Após a divulgação do projeto Lumina Rio, os artistas e a Prefeitura iniciaram um diálogo para tentar encontrar soluções. A assessoria de imprensa da Cedurp disse a Companhia apresentou cinco espaços possíveis para alocação do grupo, além de sugerir que os próprios ocupantes procurassem outro lugar para alojar o projeto.A Prefeitura se comprometeria a pagar o aluguel do local para onde fossem transferidos. A Cdurp disse ao Vozerio que reconhece a importância do trabalho artístico desenvolvido no local.
Embora o galpão onde hoje funciona o Armazém Cultural das Artes tenha um total de cinco mil metros quadrados, nenhuma das soluções apresentadas pela Prefeitura passa de mil metros quadrados. Para manter todas as oficinas, os artistas acreditam que seriam forçados a se dividir em mais de um local. Eles também temem a dependência da Prefeitura para o pagamento do aluguel do imóvel. "Não temos garantias de quanto tempo esse aluguel será pago; se mudar a administração, poderemos mais uma vez ficar numa situação difícil", ressaltou Martha Garcia, ocupante do Armazém.

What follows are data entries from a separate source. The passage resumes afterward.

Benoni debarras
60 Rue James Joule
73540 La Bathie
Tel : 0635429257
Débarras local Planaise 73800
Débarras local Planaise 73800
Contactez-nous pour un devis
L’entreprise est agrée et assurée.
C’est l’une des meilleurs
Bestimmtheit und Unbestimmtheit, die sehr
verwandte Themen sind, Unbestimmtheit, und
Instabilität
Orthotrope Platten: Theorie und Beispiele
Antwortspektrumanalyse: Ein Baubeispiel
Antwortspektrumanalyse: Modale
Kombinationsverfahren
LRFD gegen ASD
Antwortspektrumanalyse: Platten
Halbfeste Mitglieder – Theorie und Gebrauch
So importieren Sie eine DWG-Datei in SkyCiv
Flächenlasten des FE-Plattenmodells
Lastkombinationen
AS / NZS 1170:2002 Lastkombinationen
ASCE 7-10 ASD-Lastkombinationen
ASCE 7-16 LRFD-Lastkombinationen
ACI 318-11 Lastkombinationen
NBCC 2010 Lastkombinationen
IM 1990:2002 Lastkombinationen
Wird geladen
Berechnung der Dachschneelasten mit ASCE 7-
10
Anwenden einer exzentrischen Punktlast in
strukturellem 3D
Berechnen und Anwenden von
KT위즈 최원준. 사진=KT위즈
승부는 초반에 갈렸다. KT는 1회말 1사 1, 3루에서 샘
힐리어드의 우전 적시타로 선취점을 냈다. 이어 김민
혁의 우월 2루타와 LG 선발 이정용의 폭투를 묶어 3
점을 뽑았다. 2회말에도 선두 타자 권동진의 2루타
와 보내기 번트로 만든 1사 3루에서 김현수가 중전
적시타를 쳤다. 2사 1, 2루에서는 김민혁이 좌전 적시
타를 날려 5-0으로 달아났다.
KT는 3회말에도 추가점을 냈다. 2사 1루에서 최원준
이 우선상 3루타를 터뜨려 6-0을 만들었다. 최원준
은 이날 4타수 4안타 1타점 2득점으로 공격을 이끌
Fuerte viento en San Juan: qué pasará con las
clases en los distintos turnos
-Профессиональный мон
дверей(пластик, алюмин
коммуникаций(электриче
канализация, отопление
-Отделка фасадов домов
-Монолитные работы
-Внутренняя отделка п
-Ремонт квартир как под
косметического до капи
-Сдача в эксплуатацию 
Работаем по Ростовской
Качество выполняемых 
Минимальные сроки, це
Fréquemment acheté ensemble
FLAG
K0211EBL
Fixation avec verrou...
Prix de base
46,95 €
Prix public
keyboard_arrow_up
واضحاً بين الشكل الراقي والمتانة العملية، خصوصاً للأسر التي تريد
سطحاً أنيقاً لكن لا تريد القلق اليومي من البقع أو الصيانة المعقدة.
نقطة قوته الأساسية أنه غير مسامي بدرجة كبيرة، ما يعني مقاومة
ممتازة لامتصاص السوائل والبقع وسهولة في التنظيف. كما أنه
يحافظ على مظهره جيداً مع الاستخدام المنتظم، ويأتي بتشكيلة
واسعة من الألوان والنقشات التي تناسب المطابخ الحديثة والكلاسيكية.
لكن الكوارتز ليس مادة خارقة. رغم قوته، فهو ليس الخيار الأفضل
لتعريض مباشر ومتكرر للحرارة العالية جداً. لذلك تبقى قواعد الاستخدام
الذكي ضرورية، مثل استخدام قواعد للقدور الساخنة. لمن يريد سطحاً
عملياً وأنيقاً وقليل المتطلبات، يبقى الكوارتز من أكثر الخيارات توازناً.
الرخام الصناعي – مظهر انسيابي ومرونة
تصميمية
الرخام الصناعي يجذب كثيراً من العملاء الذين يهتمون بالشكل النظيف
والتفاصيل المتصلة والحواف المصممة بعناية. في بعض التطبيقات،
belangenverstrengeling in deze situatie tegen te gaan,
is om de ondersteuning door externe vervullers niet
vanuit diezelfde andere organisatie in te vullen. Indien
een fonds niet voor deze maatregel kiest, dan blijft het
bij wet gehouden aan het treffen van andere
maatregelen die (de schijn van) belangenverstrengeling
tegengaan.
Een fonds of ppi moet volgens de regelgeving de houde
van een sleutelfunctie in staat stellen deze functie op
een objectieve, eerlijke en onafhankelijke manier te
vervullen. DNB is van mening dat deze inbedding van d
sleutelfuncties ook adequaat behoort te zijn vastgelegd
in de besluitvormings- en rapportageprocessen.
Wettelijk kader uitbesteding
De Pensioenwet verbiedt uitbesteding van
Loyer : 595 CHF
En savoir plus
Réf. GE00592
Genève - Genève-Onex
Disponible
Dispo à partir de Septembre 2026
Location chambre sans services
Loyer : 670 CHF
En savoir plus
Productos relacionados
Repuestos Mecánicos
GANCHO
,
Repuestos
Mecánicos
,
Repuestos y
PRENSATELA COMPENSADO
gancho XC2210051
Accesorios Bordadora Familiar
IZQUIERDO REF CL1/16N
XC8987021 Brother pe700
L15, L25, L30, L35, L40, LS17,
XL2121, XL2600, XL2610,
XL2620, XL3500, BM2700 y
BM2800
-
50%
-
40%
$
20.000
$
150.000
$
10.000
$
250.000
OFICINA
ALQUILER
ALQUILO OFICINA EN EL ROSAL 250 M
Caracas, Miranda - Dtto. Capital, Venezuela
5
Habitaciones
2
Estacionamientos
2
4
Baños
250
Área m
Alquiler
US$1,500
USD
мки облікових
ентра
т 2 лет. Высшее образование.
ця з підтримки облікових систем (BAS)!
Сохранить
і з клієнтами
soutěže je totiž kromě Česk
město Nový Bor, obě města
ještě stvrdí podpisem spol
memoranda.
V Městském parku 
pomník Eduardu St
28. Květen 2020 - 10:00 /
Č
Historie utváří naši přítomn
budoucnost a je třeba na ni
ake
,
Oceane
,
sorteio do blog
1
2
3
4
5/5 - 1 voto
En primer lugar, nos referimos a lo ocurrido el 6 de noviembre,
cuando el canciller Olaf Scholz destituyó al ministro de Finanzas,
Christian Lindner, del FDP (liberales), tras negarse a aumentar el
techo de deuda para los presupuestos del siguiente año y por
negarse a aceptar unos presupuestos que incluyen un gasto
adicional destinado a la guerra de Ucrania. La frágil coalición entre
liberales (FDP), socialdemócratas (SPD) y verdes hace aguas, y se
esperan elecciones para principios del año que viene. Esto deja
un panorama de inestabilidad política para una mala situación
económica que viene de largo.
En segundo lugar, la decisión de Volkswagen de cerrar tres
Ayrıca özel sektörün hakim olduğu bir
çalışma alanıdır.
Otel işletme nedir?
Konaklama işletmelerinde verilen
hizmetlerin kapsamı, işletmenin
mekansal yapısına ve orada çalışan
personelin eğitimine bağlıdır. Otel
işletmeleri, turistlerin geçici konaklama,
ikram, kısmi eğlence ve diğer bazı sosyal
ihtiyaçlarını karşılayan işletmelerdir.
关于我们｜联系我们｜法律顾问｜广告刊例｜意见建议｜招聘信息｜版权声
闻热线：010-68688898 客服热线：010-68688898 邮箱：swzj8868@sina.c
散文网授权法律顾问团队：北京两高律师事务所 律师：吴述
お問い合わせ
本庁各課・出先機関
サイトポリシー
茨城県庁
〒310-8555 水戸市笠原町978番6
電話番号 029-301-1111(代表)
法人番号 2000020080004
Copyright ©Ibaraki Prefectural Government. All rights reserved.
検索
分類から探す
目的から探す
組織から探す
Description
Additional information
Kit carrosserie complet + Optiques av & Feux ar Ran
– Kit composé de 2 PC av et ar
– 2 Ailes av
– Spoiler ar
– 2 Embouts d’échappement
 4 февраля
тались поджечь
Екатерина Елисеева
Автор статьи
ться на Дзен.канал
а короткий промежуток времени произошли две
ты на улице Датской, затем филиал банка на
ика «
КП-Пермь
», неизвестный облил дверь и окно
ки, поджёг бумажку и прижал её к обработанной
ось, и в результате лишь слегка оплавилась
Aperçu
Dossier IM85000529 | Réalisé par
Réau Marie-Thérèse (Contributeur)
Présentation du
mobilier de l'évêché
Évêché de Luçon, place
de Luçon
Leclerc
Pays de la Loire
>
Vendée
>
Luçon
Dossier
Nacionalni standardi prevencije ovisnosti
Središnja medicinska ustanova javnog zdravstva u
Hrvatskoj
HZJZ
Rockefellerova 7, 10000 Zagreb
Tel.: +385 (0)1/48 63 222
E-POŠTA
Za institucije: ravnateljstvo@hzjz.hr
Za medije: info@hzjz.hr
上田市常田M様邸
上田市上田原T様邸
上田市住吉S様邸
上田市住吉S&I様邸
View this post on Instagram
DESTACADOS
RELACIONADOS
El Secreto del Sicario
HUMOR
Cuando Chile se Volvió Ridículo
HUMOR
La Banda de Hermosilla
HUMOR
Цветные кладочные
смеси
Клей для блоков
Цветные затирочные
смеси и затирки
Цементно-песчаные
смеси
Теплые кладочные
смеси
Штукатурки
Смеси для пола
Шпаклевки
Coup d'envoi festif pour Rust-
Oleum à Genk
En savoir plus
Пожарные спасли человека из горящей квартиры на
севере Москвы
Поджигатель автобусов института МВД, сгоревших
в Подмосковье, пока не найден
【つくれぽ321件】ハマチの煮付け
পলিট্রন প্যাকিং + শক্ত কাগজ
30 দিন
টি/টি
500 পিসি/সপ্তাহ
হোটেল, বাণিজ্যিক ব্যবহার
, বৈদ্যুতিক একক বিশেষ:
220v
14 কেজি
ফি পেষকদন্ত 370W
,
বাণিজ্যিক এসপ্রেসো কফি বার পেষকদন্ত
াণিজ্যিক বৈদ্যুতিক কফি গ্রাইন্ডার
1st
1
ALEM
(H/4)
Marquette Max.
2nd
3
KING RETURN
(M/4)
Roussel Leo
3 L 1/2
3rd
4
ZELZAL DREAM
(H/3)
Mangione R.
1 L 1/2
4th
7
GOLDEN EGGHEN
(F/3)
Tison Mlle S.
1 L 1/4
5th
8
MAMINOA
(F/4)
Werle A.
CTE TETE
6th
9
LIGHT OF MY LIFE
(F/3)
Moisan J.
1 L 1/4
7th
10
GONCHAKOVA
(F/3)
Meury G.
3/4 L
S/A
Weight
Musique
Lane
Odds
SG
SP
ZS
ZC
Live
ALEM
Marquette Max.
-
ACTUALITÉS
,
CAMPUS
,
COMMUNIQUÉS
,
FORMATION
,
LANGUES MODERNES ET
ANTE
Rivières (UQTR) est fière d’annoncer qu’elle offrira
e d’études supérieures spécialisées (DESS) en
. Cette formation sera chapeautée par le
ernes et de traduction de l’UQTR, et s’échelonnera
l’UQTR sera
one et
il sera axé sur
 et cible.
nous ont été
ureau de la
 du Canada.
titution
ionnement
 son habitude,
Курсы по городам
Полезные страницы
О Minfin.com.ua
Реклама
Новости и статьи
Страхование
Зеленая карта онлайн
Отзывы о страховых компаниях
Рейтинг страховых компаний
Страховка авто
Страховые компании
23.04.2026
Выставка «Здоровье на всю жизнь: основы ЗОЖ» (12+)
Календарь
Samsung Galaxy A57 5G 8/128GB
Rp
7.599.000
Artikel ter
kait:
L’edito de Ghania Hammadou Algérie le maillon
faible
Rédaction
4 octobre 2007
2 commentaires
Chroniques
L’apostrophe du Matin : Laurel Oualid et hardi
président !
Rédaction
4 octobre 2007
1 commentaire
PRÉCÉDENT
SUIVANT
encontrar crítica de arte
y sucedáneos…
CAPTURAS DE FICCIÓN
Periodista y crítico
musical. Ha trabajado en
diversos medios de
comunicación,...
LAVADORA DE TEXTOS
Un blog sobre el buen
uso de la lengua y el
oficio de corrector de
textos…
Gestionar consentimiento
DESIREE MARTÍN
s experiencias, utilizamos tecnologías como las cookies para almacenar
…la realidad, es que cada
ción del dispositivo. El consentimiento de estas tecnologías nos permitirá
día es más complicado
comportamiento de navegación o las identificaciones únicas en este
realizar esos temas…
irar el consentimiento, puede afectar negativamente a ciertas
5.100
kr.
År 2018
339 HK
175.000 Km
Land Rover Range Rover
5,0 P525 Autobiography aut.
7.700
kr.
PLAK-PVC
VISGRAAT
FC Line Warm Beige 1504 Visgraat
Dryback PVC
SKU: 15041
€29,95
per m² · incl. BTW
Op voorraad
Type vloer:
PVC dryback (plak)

Em jogo, também estão relações com moradores e outros grupos do entorno. “Construímos aqui estruturas enormes, precisamos de um galpão com pé direito alto e espaçoso. Os laços que criamos aqui são muito fortes. Entre as oficinas, que são interligadas, e entre a comunidade do Porto. Quando aparece demanda, estamos juntos”, desabafou a diretora de arte e cenógrafa Emily Pirmez, uma das primeiras ocupantes do Armazém.
Uma Cidade no Teatro?
Em busca de uma maneira de permanecer no local, Martha e outros cenógrafos preparam o projeto “Cidade do Teatro”, apresentado à Cdurp no ano passado. A proposta prevê a restauração da fachada, preservando as linhas arquitetônicas originais, adequação das oficinas, construção de teatro, museu interativo, salas de ensaio e escritórios multiuso. Para manutenção e sustentabilidade do local, prevê-se a instalação de conveniências voltadas para a parte externa do galpão e lojas de produtos variados. A estimativa de custo do projeto físico é de R$ 17,9 milhões.
A Cdurp considera o projeto relevante para a cena artística e cultural, mas insiste que ele pode ser adaptado a outro local. Além disso, o órgão ressalta que não foram apresentadas garantias de recursos para sua execução. Os artistas alegam que precisam do contrato de cessão do imóvel para buscar alternativas de financiamento. "Nenhuma empresa vai querer nos receber para falar do projeto sabendo que ainda temos esse impasse", reforçou Emily.
Na última sexta, 4 de setembro, os artistas teriam uma reunião com o deputado federal Pedro Paulo Teixeira, secretário executivo de Coordenação de Governo, para discutir, mais uma vez, possíveis rumos para o local. O deputado, contudo, cancelou o encontro. "Precisamos dessa reunião para explicar a viabilidade do projeto, mas se ele não for possível, infelizmente teremos que aceitar a mudança de local, desde que nos apresentem algo do mesmo tamanho e que comporte nossa produção", lamentou Emily. O Armazém Cultural das Artes segue sem destino definido.